Tibet, Xinjiang vital to keep China chicken-shaped: WikiLeaks

By Ken Deji
Politics Correspondent

BEIJING (China Daily Show) — A senior Ministry of Interior Affairs official has claimed that the principal reason behind China’s annexation of Tibet and Xinjiang was to ensure future maps of Chinese territory form the exact shape of a giant chicken, documents released by WikiLeaks have revealed.

The highly emotional meeting, between minister Lu Penghuai and US diplomats, took place in June 2008, after riots in the Tibetan “tail feathers” region were dramatically quashed by state security forces.

If true, the documents could provide a tantalizing explanation as to why Beijing is so keen to retain regions whose non-Han populaces have plainly displayed great antipathy towards the Chinese government.

“The world’s greatest cultures all stemmed from countries shaped like recognizable objects,” Lu remarked to his anonymous American counterpart. “Italy, cradle of the Roman Empire and later founder-nation of both fascism and the shoe industry is shaped like a boot. Australia, leading light of the Southern hemisphere and dogged participant in both World Wars, looks like the noble head of a Scottish terrier.

“And, of course, the UK, birthplace of the world’s largest empire, is shaped like a giant witch with a pig under her arm. If we allowed the great China’s chicken’s wings and tail to be clipped, how could we hope to succeed as a nation?” Lu asked bemused diplomats.

“It was a firm belief of Chairman Mao’s [Zedong, the former Communist leader who invaded Tibet in 1950] that if China were shaped like a chicken it would give us the feng shui edge over the United States,” explained Professor Wang Ying of the National Cartography Bureau. “Mao used to joke that the US looks like nothing and that, if you ditch Alaska and Hawaii, its closest resemblance is to Cyprus, which he found pathetic.”

The-Oriental-Rooster-300x220
Mao Zedong believed that unifying China's rooster shape in 1951 gave him a "heavenly mandate" to behave like a cock.

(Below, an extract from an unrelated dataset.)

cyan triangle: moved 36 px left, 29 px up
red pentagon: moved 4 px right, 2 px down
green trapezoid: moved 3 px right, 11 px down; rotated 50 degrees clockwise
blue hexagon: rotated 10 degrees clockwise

Tibet, conjoined with Yunnan and Sichuan provinces, form the chicken’s “thighs and buttocks,” said Professor Wang as he elaborated on the concept, while its wings spread over the Yangtze and Yellow river basins. The addition of Xinjiang allows the bird to “spread its wings.”

Mao’s “Reunite the Chicken’ campaign remained a secret Politburo strategy throughout the first few decades of Communist rule. Sympathy with China’s plight during World War Two, when, in Wang’s words, “our great bird’s head [Manchuria] was sliced off by the vicious katana of Japanese imperialists,” secured the return of the three large provinces in the north east from former allies the Soviet Union, before the relationship between the two soured after Stalin’s death.

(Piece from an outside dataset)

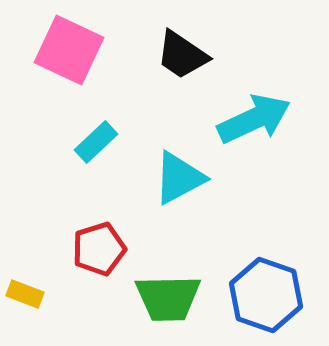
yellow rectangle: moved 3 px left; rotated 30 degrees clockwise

Today, every schoolchild knows the country as the Dong Fang Xiong Ji or “Oriental Rooster” and Chairman Mao’s war diaries and political works are full of references to the chicken as the “most resourceful of all birds.”

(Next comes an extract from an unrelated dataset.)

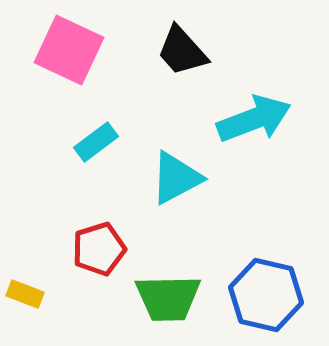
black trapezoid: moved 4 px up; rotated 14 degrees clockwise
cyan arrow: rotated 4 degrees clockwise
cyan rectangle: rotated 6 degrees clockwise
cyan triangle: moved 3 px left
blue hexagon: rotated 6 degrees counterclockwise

In his popular 1948 essay, On Poultry and the Exploitation of the Masses, Mao remarks: “How like the Chinese peasant are the fowl he tends! We eat their meat and eggs, stuff mattresses with their feathers, make soup from their bones and use their droppings as fertilizer. What better symbol for the Chinese people, so useful when broken down into their component pieces?”

Historians had previously assumed that Tibet and Xinjiang – in which incidents of ethnic unrest have left 14 dead and 27 dead, respectively in July alone — were seized to create buffer zones against the then-Soviet Union in the North and India in the South, as well as ensure control over their precious natural resources.

But during a fraught exchange that took place at the Ministry of Interior Affairs, an annoyed Minister Lu is said to have lost patience with that view. “[Tibet and Xinjiang] are impractically remote, poor as dirt and [the native Tibetan and Uighur peoples] all hate us. They drain massive amounts of money to remain even barely functional. Who the hell would want them?” leaked cables report Lu as screaming.

“Unless, of course, incorporating them into our sovereign territory allowed our national border to form the shape of a barnyard animal,” he said, pausing to catch his breath before adding, “Which they do, and it’s great.”

This admission explains why former US President George W Bush’s alleged clucking and making of “chicken-wing” gestures during bilateral talks in the run-up to the 2003 invasion of Iraq failed to prevent China opposing UN sanctions against Saddam Hussein. “We thought it was a compliment,” remarked Lu.